Kamis, 14 Desember 2017

Pagi dan kopi

Pagi ini biasa saja. Hanya kebetulan ada kamu di ujung kasur dengan kopi hitam sedikit gula dan setumpuk pekerjaan mu.
Pagi ini biasa saja. Hanya kebetulan kamu tak henti-hentinya tersenyum di sebrang sana, dan aku hanya bisa menunduk sambil mengaduk-ngaduk teh di depan ku.
Pagi ini juga biasa saja, sebelum ada yang mengetuk pintu apartemen mu dengan tak sabar. Kemudian setelah itu, kamu mendorong ku bersembunyi di lemari pakaian mu, membuang tas dan baju-baju ku ke tempat sampah di sudut kamar mu.
Kamu membukanya perlahan, ia menyambutnya dengan berkali kali kecupan. Menanyakan mengapa ponsel mu tidak aktif sejak pulang kantor, dan kamu akan menjelaskan betapa pekerjaan menyita banyak sekali waktu dan pikiran. Ia mengerti, dan pamit untuk pergi entah kemana,sambil terus mendekap dan mengucap kata sayang.
Pintu kembali di kunci, perlahan kamu mengetuk lemari coklat yang sedari tadi menjadi tempat ku menahan gejolak dalam dada. Setelah itu kamu meminta maaf, sekali lagi. Lagi. Dan lagi.
Aku ingin mengutuk diri berkali kali, atas jatuhnya hati ini, pada mu yang telah terikat pada janji suci. Tapi sayangnya itu tak akan mengubah apa pun dalam dada mu.
Kemana lagi aku harus bersembunyi? Di bawah kasur yang telah menjadi tempat mu mencumbu ku hingga pagi? Di kamar mandi yang membuat kulit kita basah bersama sama? Atau di balik meja kerja mu yang mempertemukan bibir kita pada saat itu?
Aku lelah, sayang. Menjadi telinga untuk segala keluh kesah mu, menjadi mata untuk duka mu, menjadi kesayangan, tapi bukan kebanggan mu.
Bisa kah kita berhenti saja sampai disini?
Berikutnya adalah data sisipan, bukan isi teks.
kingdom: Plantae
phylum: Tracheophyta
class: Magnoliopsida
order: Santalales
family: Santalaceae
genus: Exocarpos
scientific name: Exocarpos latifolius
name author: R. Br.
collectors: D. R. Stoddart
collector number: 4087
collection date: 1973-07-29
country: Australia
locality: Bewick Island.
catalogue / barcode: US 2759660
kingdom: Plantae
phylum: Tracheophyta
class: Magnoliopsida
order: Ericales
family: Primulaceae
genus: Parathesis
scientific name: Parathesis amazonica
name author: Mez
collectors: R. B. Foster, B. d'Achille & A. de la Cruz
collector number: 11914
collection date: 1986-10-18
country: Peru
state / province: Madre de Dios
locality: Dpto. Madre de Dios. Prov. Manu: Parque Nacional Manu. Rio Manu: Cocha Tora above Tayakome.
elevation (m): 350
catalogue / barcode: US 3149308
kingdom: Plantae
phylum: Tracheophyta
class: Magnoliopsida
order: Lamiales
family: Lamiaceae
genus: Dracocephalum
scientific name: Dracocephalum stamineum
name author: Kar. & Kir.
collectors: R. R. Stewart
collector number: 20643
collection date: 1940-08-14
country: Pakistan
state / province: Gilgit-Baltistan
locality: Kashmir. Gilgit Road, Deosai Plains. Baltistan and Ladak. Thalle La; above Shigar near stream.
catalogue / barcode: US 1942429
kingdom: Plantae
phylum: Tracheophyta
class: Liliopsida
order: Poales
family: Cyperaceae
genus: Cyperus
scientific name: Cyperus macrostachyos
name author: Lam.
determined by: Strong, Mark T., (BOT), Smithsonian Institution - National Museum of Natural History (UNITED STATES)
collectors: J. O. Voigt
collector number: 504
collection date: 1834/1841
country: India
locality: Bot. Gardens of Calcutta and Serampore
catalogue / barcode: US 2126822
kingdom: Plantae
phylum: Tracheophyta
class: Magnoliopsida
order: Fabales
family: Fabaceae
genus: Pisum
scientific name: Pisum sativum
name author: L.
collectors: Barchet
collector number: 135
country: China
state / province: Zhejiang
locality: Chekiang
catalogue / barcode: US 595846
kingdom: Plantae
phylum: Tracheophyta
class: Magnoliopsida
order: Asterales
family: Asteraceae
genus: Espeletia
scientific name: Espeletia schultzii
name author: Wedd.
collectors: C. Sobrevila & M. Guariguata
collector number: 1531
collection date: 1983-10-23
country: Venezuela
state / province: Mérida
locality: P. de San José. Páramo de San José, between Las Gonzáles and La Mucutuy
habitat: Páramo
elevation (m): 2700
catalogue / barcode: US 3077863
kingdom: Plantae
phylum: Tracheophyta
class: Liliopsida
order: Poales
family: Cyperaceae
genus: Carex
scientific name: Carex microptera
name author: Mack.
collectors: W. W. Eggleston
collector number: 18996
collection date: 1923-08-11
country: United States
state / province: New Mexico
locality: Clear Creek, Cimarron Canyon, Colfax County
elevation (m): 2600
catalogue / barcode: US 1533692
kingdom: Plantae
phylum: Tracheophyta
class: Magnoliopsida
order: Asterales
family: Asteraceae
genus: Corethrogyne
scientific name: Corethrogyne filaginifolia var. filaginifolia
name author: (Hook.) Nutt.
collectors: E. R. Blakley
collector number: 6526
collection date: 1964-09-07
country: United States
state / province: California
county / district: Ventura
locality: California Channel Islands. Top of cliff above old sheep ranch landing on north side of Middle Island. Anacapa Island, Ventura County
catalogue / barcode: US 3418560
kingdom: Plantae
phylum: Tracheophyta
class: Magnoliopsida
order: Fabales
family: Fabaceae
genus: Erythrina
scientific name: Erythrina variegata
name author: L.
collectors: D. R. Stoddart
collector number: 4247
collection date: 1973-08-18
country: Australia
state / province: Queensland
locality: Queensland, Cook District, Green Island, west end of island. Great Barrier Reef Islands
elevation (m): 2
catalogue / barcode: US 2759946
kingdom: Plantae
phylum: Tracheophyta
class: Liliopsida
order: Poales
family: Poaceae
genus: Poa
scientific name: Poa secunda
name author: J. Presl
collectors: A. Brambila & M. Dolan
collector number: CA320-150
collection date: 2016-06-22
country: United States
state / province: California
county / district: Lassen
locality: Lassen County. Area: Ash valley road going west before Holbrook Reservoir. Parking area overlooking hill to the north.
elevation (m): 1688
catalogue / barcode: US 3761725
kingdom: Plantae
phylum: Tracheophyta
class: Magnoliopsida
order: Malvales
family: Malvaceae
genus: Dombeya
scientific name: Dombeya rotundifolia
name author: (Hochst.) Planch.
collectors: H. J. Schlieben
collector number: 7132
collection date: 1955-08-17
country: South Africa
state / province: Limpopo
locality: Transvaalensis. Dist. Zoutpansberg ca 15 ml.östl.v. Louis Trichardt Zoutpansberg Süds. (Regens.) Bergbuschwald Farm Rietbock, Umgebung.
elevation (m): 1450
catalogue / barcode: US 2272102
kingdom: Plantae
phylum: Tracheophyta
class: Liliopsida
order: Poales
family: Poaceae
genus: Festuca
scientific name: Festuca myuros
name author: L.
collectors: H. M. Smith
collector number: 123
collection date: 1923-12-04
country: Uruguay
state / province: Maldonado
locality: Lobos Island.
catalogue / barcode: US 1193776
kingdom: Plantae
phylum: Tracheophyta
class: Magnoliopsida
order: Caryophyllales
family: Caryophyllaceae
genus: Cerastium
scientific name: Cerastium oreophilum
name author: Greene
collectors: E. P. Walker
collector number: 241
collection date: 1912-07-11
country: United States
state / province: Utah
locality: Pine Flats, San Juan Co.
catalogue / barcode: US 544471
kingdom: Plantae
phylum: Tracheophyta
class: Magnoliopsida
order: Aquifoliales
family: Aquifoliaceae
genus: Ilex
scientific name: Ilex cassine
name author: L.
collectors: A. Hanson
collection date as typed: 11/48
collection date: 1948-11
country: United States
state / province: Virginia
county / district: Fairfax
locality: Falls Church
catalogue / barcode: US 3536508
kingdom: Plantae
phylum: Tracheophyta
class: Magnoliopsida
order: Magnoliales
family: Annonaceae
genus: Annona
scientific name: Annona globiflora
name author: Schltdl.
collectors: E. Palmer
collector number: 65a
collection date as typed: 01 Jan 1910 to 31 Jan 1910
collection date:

Berhenti pada tahap aku yang tak mau diacak-acak lagi hidupnya oleh kamu? Berhenti memberi harapan di antara "jika ia begitu penting, mengapa aku rela membagi waktu,uang,cinta,setiap sisi dan sisa ku pada mu?"
Kepada kamu, berhenti lah bermain. Hari sudah pagi, silakan pergi. Pada rumah mu, yang ku tahu, jelas, bukan aku.